Instruction ::
Reproduce the text of each row below line for line, without changing any word, mark, or line break.

#### Dataset ####

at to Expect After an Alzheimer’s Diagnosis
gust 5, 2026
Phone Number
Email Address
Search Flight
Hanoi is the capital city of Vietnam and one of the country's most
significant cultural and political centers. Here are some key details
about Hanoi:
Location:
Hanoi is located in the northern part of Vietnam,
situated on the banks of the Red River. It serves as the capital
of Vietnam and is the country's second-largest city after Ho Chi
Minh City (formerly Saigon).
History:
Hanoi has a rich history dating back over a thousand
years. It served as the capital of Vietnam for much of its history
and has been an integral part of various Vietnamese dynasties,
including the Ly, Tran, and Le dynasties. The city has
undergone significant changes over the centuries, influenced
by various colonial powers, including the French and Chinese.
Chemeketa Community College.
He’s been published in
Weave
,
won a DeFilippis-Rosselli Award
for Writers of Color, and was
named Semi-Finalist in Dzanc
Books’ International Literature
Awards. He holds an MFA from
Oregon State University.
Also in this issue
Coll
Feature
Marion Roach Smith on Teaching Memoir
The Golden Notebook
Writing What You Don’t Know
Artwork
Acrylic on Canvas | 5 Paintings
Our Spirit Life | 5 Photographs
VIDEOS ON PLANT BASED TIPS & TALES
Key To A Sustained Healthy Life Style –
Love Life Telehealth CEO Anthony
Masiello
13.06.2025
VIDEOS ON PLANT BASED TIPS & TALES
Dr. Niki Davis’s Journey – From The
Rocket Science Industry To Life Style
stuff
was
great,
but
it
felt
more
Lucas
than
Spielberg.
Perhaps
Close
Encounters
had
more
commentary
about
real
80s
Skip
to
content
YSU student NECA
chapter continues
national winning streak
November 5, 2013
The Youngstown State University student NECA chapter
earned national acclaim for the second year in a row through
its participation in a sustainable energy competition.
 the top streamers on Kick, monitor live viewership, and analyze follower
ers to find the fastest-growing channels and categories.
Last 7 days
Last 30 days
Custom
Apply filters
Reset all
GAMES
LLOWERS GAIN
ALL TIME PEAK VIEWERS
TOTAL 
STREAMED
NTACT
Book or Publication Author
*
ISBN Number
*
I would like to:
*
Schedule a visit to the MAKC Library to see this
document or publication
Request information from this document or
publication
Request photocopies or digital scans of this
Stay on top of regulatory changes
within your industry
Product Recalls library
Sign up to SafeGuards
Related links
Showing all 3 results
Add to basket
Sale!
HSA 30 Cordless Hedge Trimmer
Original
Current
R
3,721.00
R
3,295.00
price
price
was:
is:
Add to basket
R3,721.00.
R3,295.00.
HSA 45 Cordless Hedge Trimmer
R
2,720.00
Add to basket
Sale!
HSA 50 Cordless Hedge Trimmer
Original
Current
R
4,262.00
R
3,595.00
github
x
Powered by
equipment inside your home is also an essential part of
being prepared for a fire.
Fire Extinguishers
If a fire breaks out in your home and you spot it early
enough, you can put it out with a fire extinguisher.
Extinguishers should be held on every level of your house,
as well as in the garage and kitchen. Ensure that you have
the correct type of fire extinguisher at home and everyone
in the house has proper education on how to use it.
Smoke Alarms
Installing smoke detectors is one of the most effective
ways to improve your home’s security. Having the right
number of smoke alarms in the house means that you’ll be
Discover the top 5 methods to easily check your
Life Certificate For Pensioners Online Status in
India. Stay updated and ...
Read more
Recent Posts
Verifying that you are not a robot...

####

Output of the exercise ::
at to Expect After an Alzheimer’s Diagnosis
gust 5, 2026
Phone Number
Email Address
Search Flight
Hanoi is the capital city of Vietnam and one of the country's most
significant cultural and political centers. Here are some key details
about Hanoi:
Location:
Hanoi is located in the northern part of Vietnam,
situated on the banks of the Red River. It serves as the capital
of Vietnam and is the country's second-largest city after Ho Chi
Minh City (formerly Saigon).
History:
Hanoi has a rich history dating back over a thousand
years. It served as the capital of Vietnam for much of its history
and has been an integral part of various Vietnamese dynasties,
including the Ly, Tran, and Le dynasties. The city has
undergone significant changes over the centuries, influenced
by various colonial powers, including the French and Chinese.
Chemeketa Community College.
He’s been published in
Weave
,
won a DeFilippis-Rosselli Award
for Writers of Color, and was
named Semi-Finalist in Dzanc
Books’ International Literature
Awards. He holds an MFA from
Oregon State University.
Also in this issue
Coll
Feature
Marion Roach Smith on Teaching Memoir
The Golden Notebook
Writing What You Don’t Know
Artwork
Acrylic on Canvas | 5 Paintings
Our Spirit Life | 5 Photographs
VIDEOS ON PLANT BASED TIPS & TALES
Key To A Sustained Healthy Life Style –
Love Life Telehealth CEO Anthony
Masiello
13.06.2025
VIDEOS ON PLANT BASED TIPS & TALES
Dr. Niki Davis’s Journey – From The
Rocket Science Industry To Life Style
stuff
was
great,
but
it
felt
more
Lucas
than
Spielberg.
Perhaps
Close
Encounters
had
more
commentary
about
real
80s
Skip
to
content
YSU student NECA
chapter continues
national winning streak
November 5, 2013
The Youngstown State University student NECA chapter
earned national acclaim for the second year in a row through
its participation in a sustainable energy competition.
 the top streamers on Kick, monitor live viewership, and analyze follower
ers to find the fastest-growing channels and categories.
Last 7 days
Last 30 days
Custom
Apply filters
Reset all
GAMES
LLOWERS GAIN
ALL TIME PEAK VIEWERS
TOTAL 
STREAMED
NTACT
Book or Publication Author
*
ISBN Number
*
I would like to:
*
Schedule a visit to the MAKC Library to see this
document or publication
Request information from this document or
publication
Request photocopies or digital scans of this
Stay on top of regulatory changes
within your industry
Product Recalls library
Sign up to SafeGuards
Related links
Showing all 3 results
Add to basket
Sale!
HSA 30 Cordless Hedge Trimmer
Original
Current
R
3,721.00
R
3,295.00
price
price
was:
is:
Add to basket
R3,721.00.
R3,295.00.
HSA 45 Cordless Hedge Trimmer
R
2,720.00
Add to basket
Sale!
HSA 50 Cordless Hedge Trimmer
Original
Current
R
4,262.00
R
3,595.00
github
x
Powered by
equipment inside your home is also an essential part of
being prepared for a fire.
Fire Extinguishers
If a fire breaks out in your home and you spot it early
enough, you can put it out with a fire extinguisher.
Extinguishers should be held on every level of your house,
as well as in the garage and kitchen. Ensure that you have
the correct type of fire extinguisher at home and everyone
in the house has proper education on how to use it.
Smoke Alarms
Installing smoke detectors is one of the most effective
ways to improve your home’s security. Having the right
number of smoke alarms in the house means that you’ll be
Discover the top 5 methods to easily check your
Life Certificate For Pensioners Online Status in
India. Stay updated and ...
Read more
Recent Posts
Verifying that you are not a robot...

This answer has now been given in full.